▶ _Instruction_
Output all the data exactly. Pictures do not belong in the copy.

(Records from a collection)

*** Block opens ***

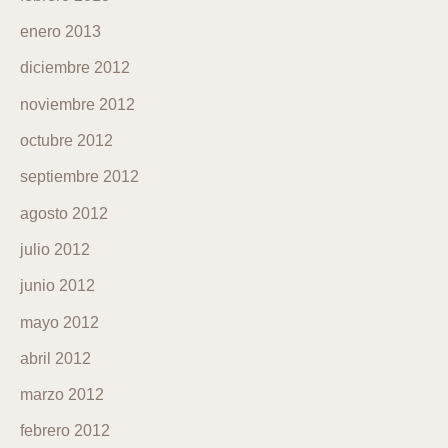
enero 2013
diciembre 2012
noviembre 2012
octubre 2012
septiembre 2012
agosto 2012
julio 2012
junio 2012
mayo 2012
abril 2012
marzo 2012
febrero 2012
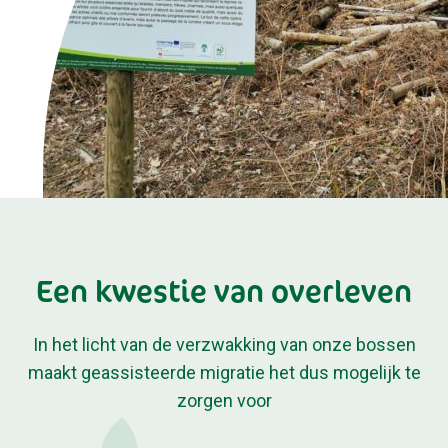
Een kwestie van overleven
In het licht van de verzwakking van onze bossen
maakt geassisteerde migratie het dus mogelijk te
zorgen voor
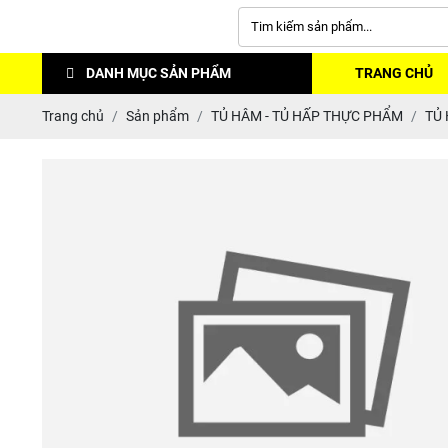
DANH MỤC SẢN PHẨM
TRANG CHỦ
Trang chủ
Sản phẩm
TỦ HÂM - TỦ HẤP THỰC PHẨM
TỦ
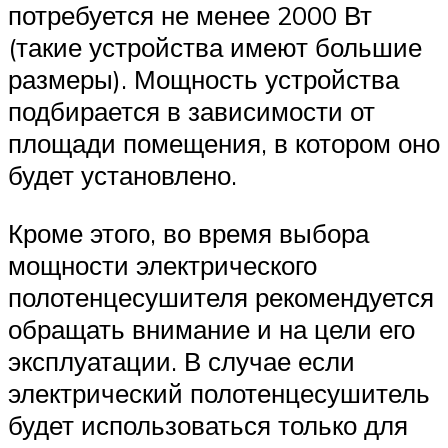
потребуется не менее 2000 Вт
(такие устройства имеют большие
размеры). Мощность устройства
подбирается в зависимости от
площади помещения, в котором оно
будет установлено.
Кроме этого, во время выбора
мощности электрического
полотенцесушителя рекомендуется
обращать внимание и на цели его
эксплуатации. В случае если
электрический полотенцесушитель
будет использоваться только для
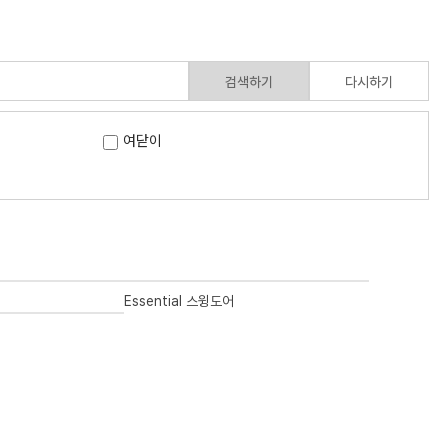
검색하기
다시하기
여닫이
Essential 스윙도어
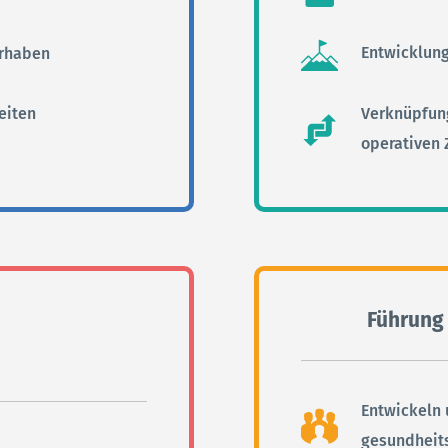
Entwicklung
orhaben
Verknüpfun
eiten
operativen 
Führung 
Entwickeln
gesundheits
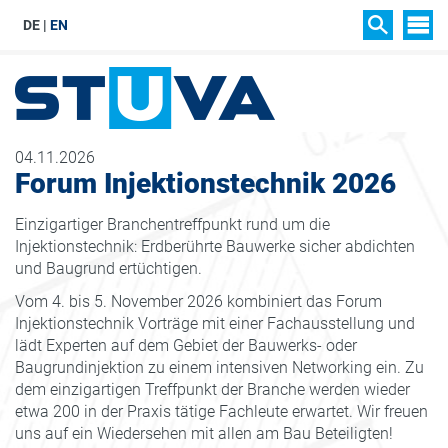
DE
EN
SIT
SUCHEN
04.11.2026
Forum Injektionstechnik 2026
Einzigartiger Branchentreffpunkt rund um die
Injektionstechnik: Erdberührte Bauwerke sicher abdichten
und Baugrund ertüchtigen.
Vom 4. bis 5. November 2026 kombiniert das Forum
Injektionstechnik Vorträge mit einer Fachausstellung und
lädt Experten auf dem Gebiet der Bauwerks- oder
Baugrundinjektion zu einem intensiven Networking ein. Zu
dem einzigartigen Treffpunkt der Branche werden wieder
etwa 200 in der Praxis tätige Fachleute erwartet. Wir freuen
uns auf ein Wiedersehen mit allen am Bau Beteiligten!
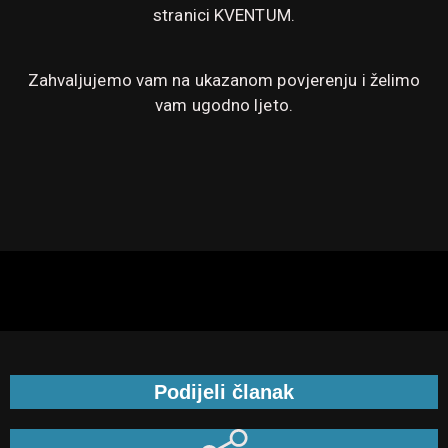
stranici KVENTUM.
Zahvaljujemo vam na ukazanom povjerenju i želimo
vam ugodno ljeto.
Podijeli članak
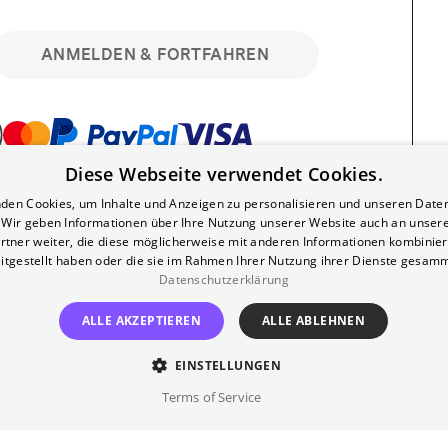
ANMELDEN & FORTFAHREN
Diese Webseite verwendet Cookies.
bar. Registriere dich kostenlos für bis zu 90
den Cookies, um Inhalte und Anzeigen zu personalisieren und unseren Date
läre Vorstellungen. Unlimited-Mitglied?
. Wir geben Informationen über Ihre Nutzung unserer Website auch an unser
nen.
rtner weiter, die diese möglicherweise mit anderen Informationen kombiniere
itgestellt haben oder die sie im Rahmen Ihrer Nutzung ihrer Dienste gesam
Datenschutzerklärung
ALLE AKZEPTIEREN
ALLE ABLEHNEN
EINSTELLUNGEN
?
Impressum
AGB
Terms of Service
inem kostenlosen Yorck-Mitgliedskonto
im Bereich "Mein Konto". Dort kannst du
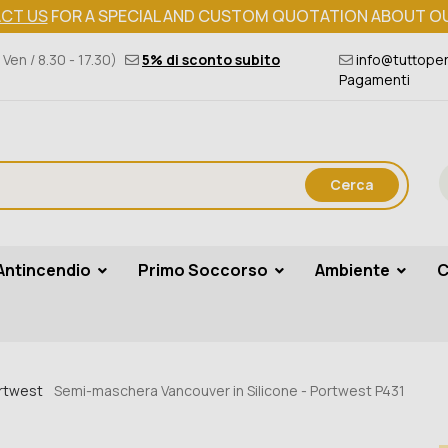
CT US
FOR A SPECIAL AND CUSTOM QUOTATION ABOUT O
 Ven / 8.30 - 17.30)
5% di sconto subito
info@tuttoper
Pagamenti
Cerca
Antincendio
Primo Soccorso
Ambiente
C
rtwest
Semi-maschera Vancouver in Silicone - Portwest P431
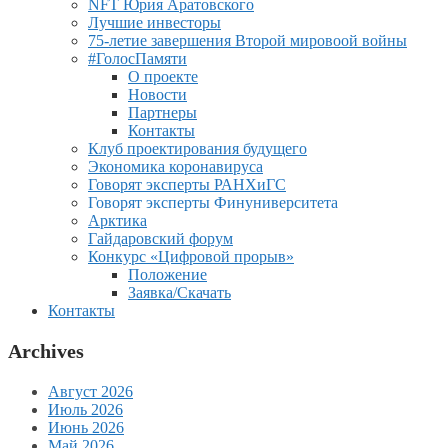
NFT Юрия Аратовского
Лучшие инвесторы
75-летие завершения Второй мировоой войны
#ГолосПамяти
О проекте
Новости
Партнеры
Контакты
Клуб проектирования будущего
Экономика коронавируса
Говорят эксперты РАНХиГС
Говорят эксперты Финуниверситета
Арктика
Гайдаровский форум
Конкурс «Цифровой прорыв»
Положение
Заявка/Скачать
Контакты
Archives
Август 2026
Июль 2026
Июнь 2026
Май 2026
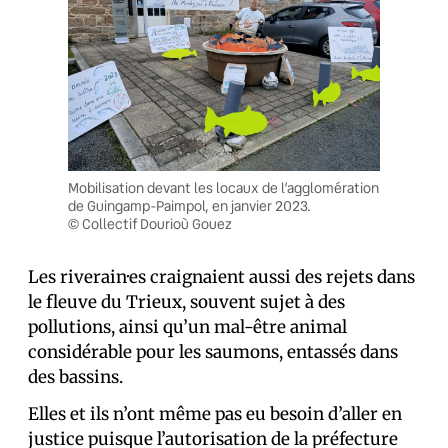
Mobilisation devant les locaux de l’agglomération
de Guingamp-Paimpol, en janvier 2023.
© Collectif Dourioù Gouez
Les riverain·es craignaient aussi des rejets dans
le fleuve du Trieux, souvent sujet à des
pollutions, ainsi qu’un mal-être animal
considérable pour les saumons, entassés dans
des bassins.
Elles et ils n’ont même pas eu besoin d’aller en
justice puisque l’autorisation de la préfecture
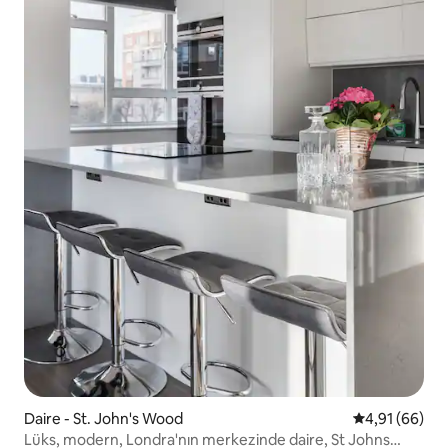
Daire - St. John's Wood
5 üzerinden o
4,91 (66)
Lüks, modern, Londra'nın merkezinde daire, St Johns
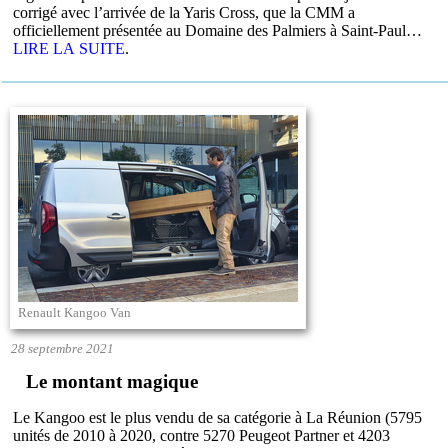
corrigé avec l’arrivée de la Yaris Cross, que la CMM a
officiellement présentée au Domaine des Palmiers à Saint-Paul…
LIRE LA SUITE
.
Renault Kangoo Van
28 septembre 2021
Le montant magique
Le Kangoo est le plus vendu de sa catégorie à La Réunion (5795
unités de 2010 à 2020, contre 5270 Peugeot Partner et 4203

*** Block closes ***

▶ _Worked solution_
enero 2013
diciembre 2012
noviembre 2012
octubre 2012
septiembre 2012
agosto 2012
julio 2012
junio 2012
mayo 2012
abril 2012
marzo 2012
febrero 2012
Een kwestie van overleven
In het licht van de verzwakking van onze bossen
maakt geassisteerde migratie het dus mogelijk te
zorgen voor
DANH MỤC SẢN PHẨM
TRANG CHỦ
Trang chủ
Sản phẩm
TỦ HÂM - TỦ HẤP THỰC PHẨM
TỦ
потребуется не менее 2000 Вт
(такие устройства имеют большие
размеры). Мощность устройства
подбирается в зависимости от
площади помещения, в котором оно
будет установлено.
Кроме этого, во время выбора
мощности электрического
полотенцесушителя рекомендуется
обращать внимание и на цели его
эксплуатации. В случае если
электрический полотенцесушитель
будет использоваться только для
검색하기
다시하기
여닫이
Essential 스윙도어
Entwicklung
orhaben
Verknüpfun
eiten
operativen 
Führung 
Entwickeln
gesundheits
DE
EN
SIT
SUCHEN
04.11.2026
Forum Injektionstechnik 2026
Einzigartiger Branchentreffpunkt rund um die
Injektionstechnik: Erdberührte Bauwerke sicher abdichten
und Baugrund ertüchtigen.
Vom 4. bis 5. November 2026 kombiniert das Forum
Injektionstechnik Vorträge mit einer Fachausstellung und
lädt Experten auf dem Gebiet der Bauwerks- oder
Baugrundinjektion zu einem intensiven Networking ein. Zu
dem einzigartigen Treffpunkt der Branche werden wieder
etwa 200 in der Praxis tätige Fachleute erwartet. Wir freuen
uns auf ein Wiedersehen mit allen am Bau Beteiligten!
stranici KVENTUM.
Zahvaljujemo vam na ukazanom povjerenju i želimo
vam ugodno ljeto.
Podijeli članak
ANMELDEN & FORTFAHREN
Diese Webseite verwendet Cookies.
bar. Registriere dich kostenlos für bis zu 90
den Cookies, um Inhalte und Anzeigen zu personalisieren und unseren Date
läre Vorstellungen. Unlimited-Mitglied?
. Wir geben Informationen über Ihre Nutzung unserer Website auch an unser
nen.
rtner weiter, die diese möglicherweise mit anderen Informationen kombiniere
itgestellt haben oder die sie im Rahmen Ihrer Nutzung ihrer Dienste gesam
Datenschutzerklärung
ALLE AKZEPTIEREN
ALLE ABLEHNEN
EINSTELLUNGEN
?
Impressum
AGB
Terms of Service
inem kostenlosen Yorck-Mitgliedskonto
im Bereich "Mein Konto". Dort kannst du
CT US
FOR A SPECIAL AND CUSTOM QUOTATION ABOUT O
 Ven / 8.30 - 17.30)
5% di sconto subito
info@tuttoper
Pagamenti
Cerca
Antincendio
Primo Soccorso
Ambiente
C
rtwest
Semi-maschera Vancouver in Silicone - Portwest P431
NFT Юрия Аратовского
Лучшие инвесторы
75-летие завершения Второй мировоой войны
#ГолосПамяти
О проекте
Новости
Партнеры
Контакты
Клуб проектирования будущего
Экономика коронавируса
Говорят эксперты РАНХиГС
Говорят эксперты Финуниверситета
Арктика
Гайдаровский форум
Конкурс «Цифровой прорыв»
Положение
Заявка/Скачать
Контакты
Archives
Август 2026
Июль 2026
Июнь 2026
Май 2026
Mobilisation devant les locaux de l’agglomération
de Guingamp-Paimpol, en janvier 2023.
© Collectif Dourioù Gouez
Les riverain·es craignaient aussi des rejets dans
le fleuve du Trieux, souvent sujet à des
pollutions, ainsi qu’un mal-être animal
considérable pour les saumons, entassés dans
des bassins.
Elles et ils n’ont même pas eu besoin d’aller en
justice puisque l’autorisation de la préfecture
Daire - St. John's Wood
5 üzerinden o
4,91 (66)
Lüks, modern, Londra'nın merkezinde daire, St Johns
corrigé avec l’arrivée de la Yaris Cross, que la CMM a
officiellement présentée au Domaine des Palmiers à Saint-Paul…
LIRE LA SUITE
.
Renault Kangoo Van
28 septembre 2021
Le montant magique
Le Kangoo est le plus vendu de sa catégorie à La Réunion (5795
unités de 2010 à 2020, contre 5270 Peugeot Partner et 4203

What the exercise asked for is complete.